The first input data you provide :
980046644627629799
is already too large to even declare an array for. Try creating a single dimension array with that as its length and see what happens....
Are you sure you don't just want a 1 x 2 matrix that you accumulate over? Explain your intended algorithm clearly and we can help you with a more optimal solution.

Let's put the numbers into perspective.
Memory: One long takes 8 bytes. 1018 longs take 16,000,000 terabytes. Way too much.
Time: 10,000,000 operations ≈ 1 second. 1018 steps ≈ 30 centuries. Also way too much.
You can solve the memory problem by realising that you only need the most recent values at any time, and that the entire array is redundant:
long currentP = data[1];
long currentW = data[2];
for (int a = 1; a < data[0]; a++)
{
currentP = ((data[5] * currentP + data[6]) % data[3]) + 1;
currentW = ((data[7] * currentW + data[8]) % data[4]) + 1;
}
The time problem is a bit trickier to solve. Since modulus is used, you can observe that the numbers must enter a cycle at some point. Once you find the cycle, you can predict what the value will be after n iterations without having to do each iteration manually.
The simplest method for finding cycles is to keep track of whether or not you visited each element, and then go through until you encounter an element you've seen before. In this situation, the amount of memory required is proportional to M and K (data[3] and data[4]). If they are too large, a more space-efficient cycle detection algorithm must be used.

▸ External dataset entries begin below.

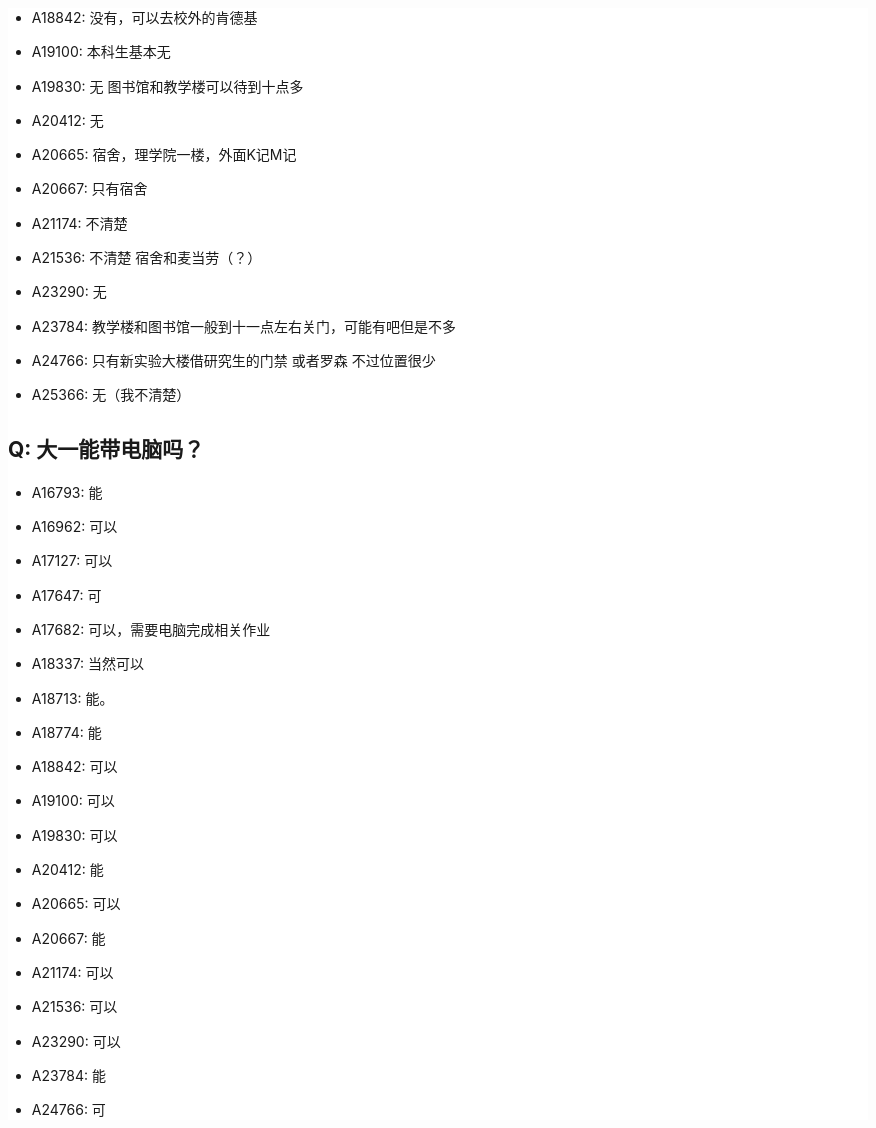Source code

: - A18842: 没有，可以去校外的肯德基

- A19100: 本科生基本无

- A19830: 无 图书馆和教学楼可以待到十点多

- A20412: 无

- A20665: 宿舍，理学院一楼，外面K记M记

- A20667: 只有宿舍

- A21174: 不清楚

- A21536: 不清楚 宿舍和麦当劳（？）

- A23290: 无

- A23784: 教学楼和图书馆一般到十一点左右关门，可能有吧但是不多

- A24766: 只有新实验大楼借研究生的门禁 或者罗森 不过位置很少

- A25366: 无（我不清楚）

## Q: 大一能带电脑吗？

- A16793: 能

- A16962: 可以

- A17127: 可以

- A17647: 可

- A17682: 可以，需要电脑完成相关作业

- A18337: 当然可以

- A18713: 能。

- A18774: 能

- A18842: 可以

- A19100: 可以

- A19830: 可以

- A20412: 能

- A20665: 可以

- A20667: 能

- A21174: 可以

- A21536: 可以

- A23290: 可以

- A23784: 能

- A24766: 可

Here is an example which finds the value for P:
public static void main(String[] args)
{
// value = (A * prevValue + B) % M + 1
final long NOT_SEEN = -1; // the code used for values not visited before
long[] data = { 980046644627629799L, 9, 123456, 18, 10000000, 831918484, 451864686, 840000324, 650000765 };
long N = data[0]; // the number of iterations
long S = data[1]; // the initial value of the sequence
long M = data[3]; // the modulus divisor
long A = data[5]; // muliply by this
long B = data[6]; // add this
int max = (int) Math.max(M, S); // all the numbers (except first) must be less than or equal to M
long[] seenTime = new long[max + 1]; // whether or not a value was seen and how many iterations it took
// initialize the values of 'seenTime' to 'not seen'
for (int i = 0; i < seenTime.length; i++)
{
seenTime[i] = NOT_SEEN;
}
// find the cycle
long count = 0;
long cycleValue = S; // the current value in the series
while (seenTime[(int)cycleValue] == NOT_SEEN)
{
seenTime[(int)cycleValue] = count;
cycleValue = (A * cycleValue + B) % M + 1;
count++;
}
long cycleLength = count - seenTime[(int)cycleValue];
long cycleOffset = seenTime[(int)cycleValue];
long result;
if (N < cycleOffset)
{
// Special case: requested iteration occurs before the cycle starts
// Straightforward simulation
long value = S;
for (long i = 0; i < N; i++)
{
value = (A * value + B) % M + 1;
}
result = value;
}
else
{
// Normal case: requested iteration occurs inside the cycle
// Simulate just the relevant part of one cycle
long positionInCycle = (N - cycleOffset) % cycleLength;
long value = cycleValue;
for (long i = 0; i < positionInCycle; i++)
{
value = (A * value + B) % M + 1;
}
result = value;
}
System.out.println(result);
}
I am only giving you the solution because it looks like the contest is over. The important lesson to learn from this is that you should always check the bounds to see whether your solution is practical before you start coding it up.